Action item>
Transcribe the data exactly, stopping after the "October 10, Page 15" line.

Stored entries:

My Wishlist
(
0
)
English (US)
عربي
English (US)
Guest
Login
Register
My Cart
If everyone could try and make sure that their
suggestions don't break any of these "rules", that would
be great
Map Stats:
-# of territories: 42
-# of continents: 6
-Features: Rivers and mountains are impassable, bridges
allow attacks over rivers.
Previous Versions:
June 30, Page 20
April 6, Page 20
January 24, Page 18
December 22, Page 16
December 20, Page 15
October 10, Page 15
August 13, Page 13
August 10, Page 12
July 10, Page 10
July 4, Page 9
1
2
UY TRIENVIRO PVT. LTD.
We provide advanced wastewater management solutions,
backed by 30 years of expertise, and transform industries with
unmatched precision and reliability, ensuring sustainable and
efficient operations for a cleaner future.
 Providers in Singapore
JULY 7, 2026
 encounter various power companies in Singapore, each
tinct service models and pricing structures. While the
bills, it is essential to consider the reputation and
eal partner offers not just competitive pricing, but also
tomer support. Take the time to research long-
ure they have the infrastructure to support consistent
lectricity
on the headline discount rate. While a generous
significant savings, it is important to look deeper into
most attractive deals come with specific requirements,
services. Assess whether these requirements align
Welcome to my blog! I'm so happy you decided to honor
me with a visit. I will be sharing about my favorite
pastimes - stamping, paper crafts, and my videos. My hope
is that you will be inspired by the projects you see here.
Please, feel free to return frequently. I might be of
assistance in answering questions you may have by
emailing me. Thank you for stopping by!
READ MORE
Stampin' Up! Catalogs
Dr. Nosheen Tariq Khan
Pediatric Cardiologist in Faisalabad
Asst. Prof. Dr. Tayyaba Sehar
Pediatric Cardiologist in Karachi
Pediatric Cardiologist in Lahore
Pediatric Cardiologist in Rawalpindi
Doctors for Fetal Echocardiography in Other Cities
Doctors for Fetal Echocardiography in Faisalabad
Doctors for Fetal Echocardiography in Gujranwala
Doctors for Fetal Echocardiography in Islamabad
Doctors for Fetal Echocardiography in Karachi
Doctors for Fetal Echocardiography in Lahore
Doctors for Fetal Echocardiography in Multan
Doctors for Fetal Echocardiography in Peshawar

Worked solution>
My Wishlist
(
0
)
English (US)
عربي
English (US)
Guest
Login
Register
My Cart
If everyone could try and make sure that their
suggestions don't break any of these "rules", that would
be great
Map Stats:
-# of territories: 42
-# of continents: 6
-Features: Rivers and mountains are impassable, bridges
allow attacks over rivers.
Previous Versions:
June 30, Page 20
April 6, Page 20
January 24, Page 18
December 22, Page 16
December 20, Page 15
October 10, Page 15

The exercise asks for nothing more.